[SELECTED EXCERPT]

Wearable translator specifications
Jani Patokallio, University of Tokyo
Thought of the day:
"Until we can offer some alternative to the anachronistic technologies we are using today to interact with computers (keyboards? mice? not exactly intuitive for Joe Sixpack are
they?) extending the domain for computers is going to fail. "
-- Dan Hayes
The four directions of translation
The answer to the question: You're a tourist or businessman
in a far-away land. What should your magic box do so you
can communicate?
|
native |
foreign |
| speech |
--> |
<-- |
| writing |
--> |
<-- |
Native to foreign speech
Input: User's speech in native language
Output: Speech/writing in foreign language
Tech Reqs:
- Input device (microphone, single-user)
- Output device (speaker, plug or video)
- One-user speech recognition
- N-to-F translation engine
- Speech synthesis of output
- and/or written output to video/screen
Feasibility: May actually be usable in optimal situations
Foreign to native speech
Input: Random speech in foreign language
Output: Speech/writing in native language
Tech Reqs:
- Input device (directional microphone/input jack)
- Output device (earbud speaker, pref. written on user display)
- Multi-user speech recognition (oh dear...)
- F-to-N translation engine
- Speech synthesis of output
- and written output to user's display
Feasibility: Unlikely to be use unless pre-trained for
the person speaking
Foreign to native writing
Input: Random text in foreign language
Output: Writing in native language
Tech Reqs:
- Input device (high-res still/video camera) with frame grabber
- Output device (user display)
- Foreign-language OCR engine (oh dear oh dear...)
- F-to-N translation engine
- Written output to user's display
Feasibility: Might be able to get a large sign
right every once in a blue moon...

[DATASET CONTENT]

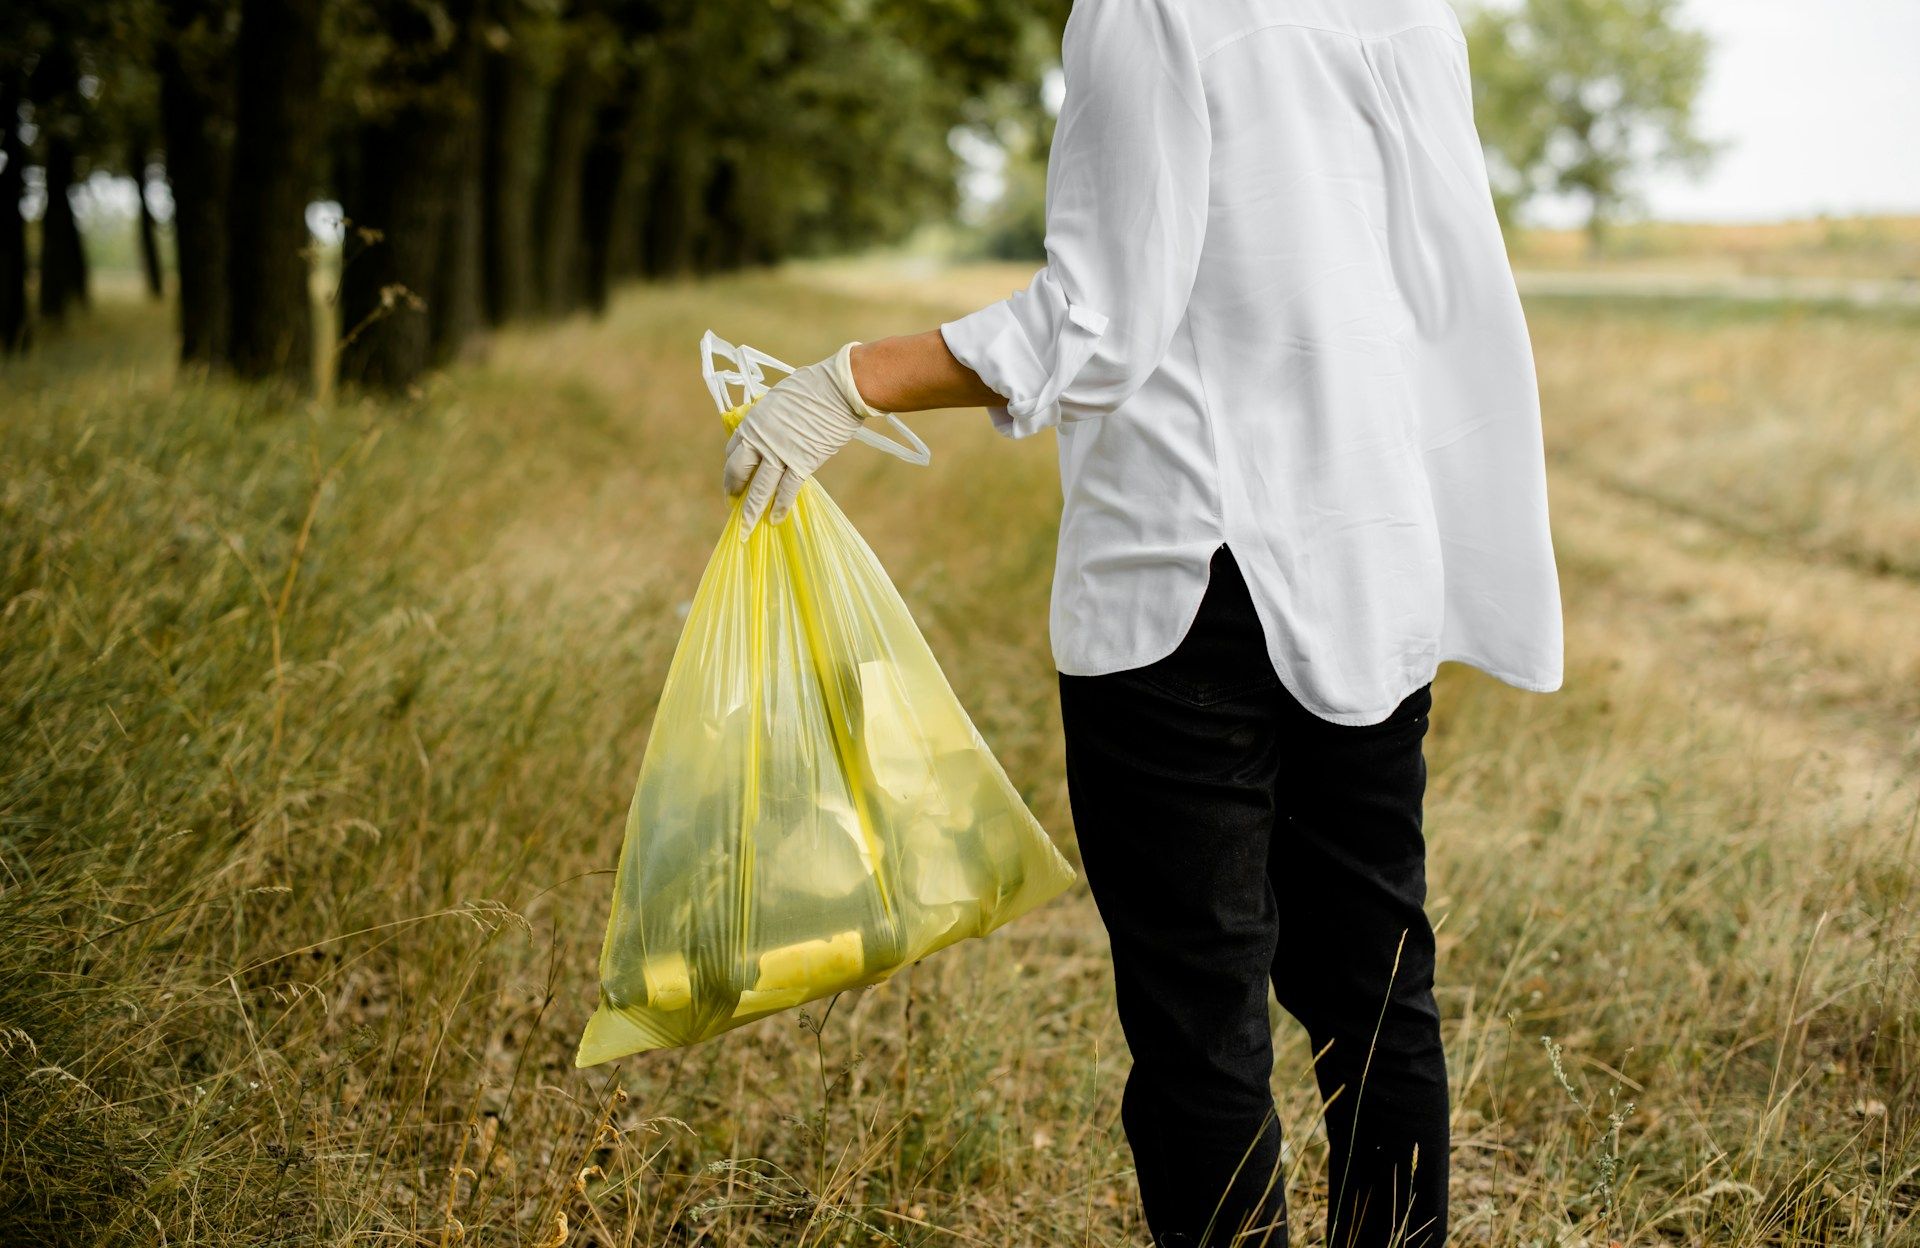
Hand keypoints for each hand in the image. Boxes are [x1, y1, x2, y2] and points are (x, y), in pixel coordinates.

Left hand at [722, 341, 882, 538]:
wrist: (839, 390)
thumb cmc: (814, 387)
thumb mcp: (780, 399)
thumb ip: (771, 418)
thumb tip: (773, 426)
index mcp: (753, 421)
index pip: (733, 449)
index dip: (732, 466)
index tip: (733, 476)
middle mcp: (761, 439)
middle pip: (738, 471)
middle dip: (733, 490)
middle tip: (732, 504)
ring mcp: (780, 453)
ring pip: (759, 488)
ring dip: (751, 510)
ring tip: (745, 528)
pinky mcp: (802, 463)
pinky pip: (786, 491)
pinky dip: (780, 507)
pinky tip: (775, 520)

[ACTIVITIES]
1) In the wearable translator specifications, shorten the section beginning "Native to foreign speech" into a few sentences, keeping its main facts.
2) List the headings of all the translation directions that the wearable translator specifications describe with input, output, tech requirements and feasibility.
3) Carry on the wearable translator specifications from the last line shown.
The records aren't needed for any of this.

[RESPONSES]
1) Native to foreign speech takes the user's speech in the native language as input and gives speech or writing in the foreign language as output. It needs a single-user microphone, an output device (speaker, plug or video), one-user speech recognition, an N-to-F translation engine, and speech synthesis and/or written output to a video or screen. It may actually be usable in optimal situations.

2)
- Native to foreign speech
- Foreign to native speech
- Foreign to native writing

3)
Native to foreign writing
Seems unlikely to be of use in a wearable setup?
Of course, you may want to convert static documents
(web pages, notes, whatever) back and forth, but
this is not really a wearable application...
ignore for now.
But what about the interface?
The way the user will actually interact with the system
is ignored completely -- even though that's what this thesis is all about!
So for the moment, we're trying to figure out what we will need
in any case, and the kinky problem of user input and interaction
will be shunted to one side...
Some pointers for the future anyway:
- IBM Japan's eyeball-tracking pointer (amazing esp. for writing!)
- FingeRing wireless ring keyboard
- The trusty old Twiddler chord keyboard
Initial preference would be to reject the old finger-operated-device
paradigm entirely and go for something new, but more about in
another document...
Design parameters

The fuzzy definition of a wearable computer is that it's a computer
that is always with you, is comfortable and easy to keep and use, and
is as unobtrusive as clothing.
-- MIT Media Lab
Important factors:
- Convinience: must be instantly accessible at all times
- Transparency: not inconvinient to wearer, not obtrusive to others
(buzzword: augmented reality)
- Portability: effortless to carry around, rugged enough to resist
normal wear and tear, operational on the road
Less important factors
- Price: we're at the bleeding edge here, prices will go down
as time passes and volumes increase...
Implicit assumptions
We want just one system that performs as many of the four
listed tasks as possible. (In practice, we will probably end up
doing a number of prototypes, or at least try out different
peripherals.)
We want a computer that runs Linux and, if possible,
open-source software. This is a prototype, it will need
lots and lots of improvement, it would be good to be able to tweak
and reuse software to suit our purposes...
We want an eye-level display that augments the normal
field of vision. Wristpad screens, immersive displays, etc are not
usable for conversations.
We assume the translator is a stand-alone application:
the computer will either support only the translator, or
it will at least take over the display, input and output while
in use. This assumption may or may not be reasonable.
Component-level requirements
Display requirements
This is the tough one, all the really good stuff is still
just a teensy bit out of reach...
- User must be able to interact with the world despite the display
- Sufficiently high-resolution for displaying kanji
- High-end

- MicroOptical Integrated Eyeglass Display (Y586,000)
+ entirely invisible
- low resolution (320x240 until Nov-Dec 2000, 640x480 after)
- seriously overpriced...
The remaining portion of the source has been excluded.